2. Disintermediazione da notai, brevetti e affini per atti di proprietà: la garanzia della tecnologia blockchain garantisce l’affidabilità e unicità degli NFT, che ora proveremo a definire meglio dopo averne appurato la solida consistenza tecnica.

Un NFT è di fatto un “atto di proprietà” riferito a qualcosa di digitale: un’immagine, un video, una GIF, il vestito in un videogioco o nel Metaverso, un brano musicale, opere d’arte digitali.

Cosa importantissima: è il suo creatore, o chi registra l’NFT, che certifica sé stesso come proprietario. Disintermediazione, appunto. Ci si svincola da burocrazia, notai, atti costosi e spesso costosissimi, andando in teoria a risolvere, allo stesso tempo, il problema immenso della “copiabilità” delle opere digitali.  Si potranno fare copie, certo, esattamente come ora. Ma il “bene digitale” è registrato, motivo per cui il proprietario può dimostrare che quell’opera è sua.

Facciamo ora un esempio, che giustifica anche chi parla di una grossa speculazione riguardo agli NFT, almeno nel tempo della stesura di questo articolo. Esistono da tempo aste o listini veri e propri per opere con NFT, sulle quali in molti stanno investendo fior di soldi (un mercato da 27 miliardi di Dollari solo nel 2021). Oggi quelle opere hanno un valore modesto, sono sconosciute. E fra 10 anni? Non lo sappiamo, magari una fotografia verrà usata 100.000 volte o sarà presente in qualche museo, o sarà una canzone di grande successo. Ci sarà però un possessore dei diritti certo, documentato, sulla cui veridicità non ci sarà alcun dubbio perché con la blockchain come “garante” non ci sarà mezzo dubbio a riguardo.

Si tratta di paradigmi completamente differenti, in molti casi, rispetto a come intendiamo l’arte, giusto per fare un esempio.
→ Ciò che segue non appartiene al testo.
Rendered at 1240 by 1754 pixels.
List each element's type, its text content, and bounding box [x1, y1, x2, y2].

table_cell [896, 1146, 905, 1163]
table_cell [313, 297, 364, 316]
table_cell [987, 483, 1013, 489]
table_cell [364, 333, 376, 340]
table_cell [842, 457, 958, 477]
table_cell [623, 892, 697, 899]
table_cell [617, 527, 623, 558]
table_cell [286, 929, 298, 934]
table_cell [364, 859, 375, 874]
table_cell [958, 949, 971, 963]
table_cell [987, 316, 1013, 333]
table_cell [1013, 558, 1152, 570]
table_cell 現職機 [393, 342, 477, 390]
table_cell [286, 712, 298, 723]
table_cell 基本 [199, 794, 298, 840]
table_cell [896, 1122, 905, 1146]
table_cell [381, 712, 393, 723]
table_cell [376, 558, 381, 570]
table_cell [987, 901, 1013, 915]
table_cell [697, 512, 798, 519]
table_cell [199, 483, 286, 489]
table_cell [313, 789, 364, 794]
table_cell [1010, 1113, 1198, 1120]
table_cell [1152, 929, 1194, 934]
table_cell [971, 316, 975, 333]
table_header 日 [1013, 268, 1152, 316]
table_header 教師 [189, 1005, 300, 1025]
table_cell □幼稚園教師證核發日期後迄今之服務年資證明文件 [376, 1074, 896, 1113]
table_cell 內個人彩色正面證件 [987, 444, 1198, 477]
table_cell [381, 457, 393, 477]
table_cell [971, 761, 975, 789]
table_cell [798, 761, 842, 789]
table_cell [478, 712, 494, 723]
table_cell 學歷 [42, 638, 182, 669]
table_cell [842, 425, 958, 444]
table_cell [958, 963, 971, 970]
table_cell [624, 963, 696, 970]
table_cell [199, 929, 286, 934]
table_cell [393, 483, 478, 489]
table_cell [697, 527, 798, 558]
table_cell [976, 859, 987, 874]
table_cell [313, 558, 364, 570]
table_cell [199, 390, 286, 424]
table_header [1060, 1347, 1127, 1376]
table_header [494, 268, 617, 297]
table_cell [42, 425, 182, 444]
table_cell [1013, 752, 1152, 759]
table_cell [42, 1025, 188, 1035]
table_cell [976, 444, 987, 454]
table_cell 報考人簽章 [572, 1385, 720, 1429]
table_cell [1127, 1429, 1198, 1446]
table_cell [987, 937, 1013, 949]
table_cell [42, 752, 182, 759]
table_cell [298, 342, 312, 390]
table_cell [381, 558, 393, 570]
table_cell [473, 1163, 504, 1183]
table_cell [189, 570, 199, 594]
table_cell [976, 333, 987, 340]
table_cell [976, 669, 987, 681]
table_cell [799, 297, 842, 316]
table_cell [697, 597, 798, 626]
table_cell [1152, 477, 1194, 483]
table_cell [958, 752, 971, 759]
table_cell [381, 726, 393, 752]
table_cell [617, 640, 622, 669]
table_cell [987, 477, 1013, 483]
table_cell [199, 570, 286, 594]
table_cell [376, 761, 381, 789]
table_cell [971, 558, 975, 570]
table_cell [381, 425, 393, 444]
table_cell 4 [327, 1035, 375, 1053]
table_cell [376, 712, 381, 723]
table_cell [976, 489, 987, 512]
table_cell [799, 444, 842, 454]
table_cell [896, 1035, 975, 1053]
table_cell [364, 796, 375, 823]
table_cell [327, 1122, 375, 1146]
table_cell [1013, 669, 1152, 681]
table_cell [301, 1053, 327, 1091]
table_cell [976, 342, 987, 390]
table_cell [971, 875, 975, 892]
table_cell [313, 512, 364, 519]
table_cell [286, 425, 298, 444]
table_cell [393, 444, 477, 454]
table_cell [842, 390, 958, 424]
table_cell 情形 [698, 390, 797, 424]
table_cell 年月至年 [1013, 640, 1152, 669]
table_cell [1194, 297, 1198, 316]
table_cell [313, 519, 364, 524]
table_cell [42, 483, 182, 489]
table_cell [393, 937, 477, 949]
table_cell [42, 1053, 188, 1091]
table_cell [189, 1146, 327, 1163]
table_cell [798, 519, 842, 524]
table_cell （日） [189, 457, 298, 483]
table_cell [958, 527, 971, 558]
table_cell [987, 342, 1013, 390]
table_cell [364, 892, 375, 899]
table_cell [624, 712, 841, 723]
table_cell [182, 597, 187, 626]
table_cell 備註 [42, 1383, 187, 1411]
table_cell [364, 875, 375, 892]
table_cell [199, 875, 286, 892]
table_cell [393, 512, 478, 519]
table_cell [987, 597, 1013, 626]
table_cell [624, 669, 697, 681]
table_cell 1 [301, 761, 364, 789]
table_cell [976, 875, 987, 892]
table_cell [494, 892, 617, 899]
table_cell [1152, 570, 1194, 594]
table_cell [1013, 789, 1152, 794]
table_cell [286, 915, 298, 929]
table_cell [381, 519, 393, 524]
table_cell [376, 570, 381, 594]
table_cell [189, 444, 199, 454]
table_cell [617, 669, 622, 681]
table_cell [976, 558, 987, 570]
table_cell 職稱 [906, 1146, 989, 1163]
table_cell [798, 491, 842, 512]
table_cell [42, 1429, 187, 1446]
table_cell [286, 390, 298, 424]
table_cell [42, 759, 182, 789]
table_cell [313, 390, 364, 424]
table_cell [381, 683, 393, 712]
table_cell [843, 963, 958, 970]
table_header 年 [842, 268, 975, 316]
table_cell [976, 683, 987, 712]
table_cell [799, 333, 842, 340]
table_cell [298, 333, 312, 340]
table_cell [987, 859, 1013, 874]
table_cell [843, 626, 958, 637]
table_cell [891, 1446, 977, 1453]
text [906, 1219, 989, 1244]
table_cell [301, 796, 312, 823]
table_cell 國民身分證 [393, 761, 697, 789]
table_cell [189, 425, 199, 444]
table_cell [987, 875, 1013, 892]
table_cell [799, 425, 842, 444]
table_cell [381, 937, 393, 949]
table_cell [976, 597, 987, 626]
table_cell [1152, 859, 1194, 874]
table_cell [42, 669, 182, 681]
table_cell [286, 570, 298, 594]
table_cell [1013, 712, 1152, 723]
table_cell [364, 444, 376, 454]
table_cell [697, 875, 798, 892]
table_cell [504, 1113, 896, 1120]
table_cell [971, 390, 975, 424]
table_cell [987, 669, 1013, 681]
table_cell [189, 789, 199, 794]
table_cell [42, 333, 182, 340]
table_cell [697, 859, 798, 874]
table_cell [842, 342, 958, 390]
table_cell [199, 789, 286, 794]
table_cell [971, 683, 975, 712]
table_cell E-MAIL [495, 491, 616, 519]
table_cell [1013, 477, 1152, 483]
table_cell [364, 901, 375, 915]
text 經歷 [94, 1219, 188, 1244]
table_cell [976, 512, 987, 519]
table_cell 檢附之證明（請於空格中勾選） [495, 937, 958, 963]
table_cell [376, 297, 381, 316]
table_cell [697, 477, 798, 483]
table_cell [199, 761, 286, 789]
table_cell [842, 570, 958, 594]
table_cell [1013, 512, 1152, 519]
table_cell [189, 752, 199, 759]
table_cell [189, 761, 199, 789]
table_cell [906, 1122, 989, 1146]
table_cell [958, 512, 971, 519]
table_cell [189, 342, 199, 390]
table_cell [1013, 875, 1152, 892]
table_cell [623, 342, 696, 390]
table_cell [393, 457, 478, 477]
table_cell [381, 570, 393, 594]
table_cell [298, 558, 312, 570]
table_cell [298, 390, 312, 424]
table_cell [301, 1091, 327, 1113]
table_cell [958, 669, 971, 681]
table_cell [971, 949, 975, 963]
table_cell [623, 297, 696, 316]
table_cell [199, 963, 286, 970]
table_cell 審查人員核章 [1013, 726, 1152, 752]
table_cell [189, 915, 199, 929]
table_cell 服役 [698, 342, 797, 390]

NFT è l’atto di proprietà e quello ha valore, magari più dell’opera stessa, che essendo digitale è riproducibile. Non lo è affatto l’eventuale NFT associato.

Se può essere nobile l’intento di disintermediare, per scollegarsi da burocrazia o enti centrali in cui si ripone poca fiducia, c’è un grosso limite che sconfina quasi nel paradosso: criptovalute, NFT… non sono affatto alla portata di tutti!

Anzi, sono in pochi ad avere le competenze tecniche per muoversi con disinvoltura in questi mondi ancora sconosciuti e concettualmente difficili. Ed è proprio qui il paradosso: la quasi totalità delle persone avrà comunque bisogno di un intermediario per capirci qualcosa e fare anche un solo passo in questi mondi. NFT e criptovalute sono e saranno al fianco degli strumenti che utilizziamo da sempre, andando a costituire un’opportunità in più. Per pochi. Che oggi osservano, altri speculano, altri ancora investono, come molti grandi marchi della moda, desiderosi di essere presenti in quel Metaverso ancora ipotetico ma non certo lontano.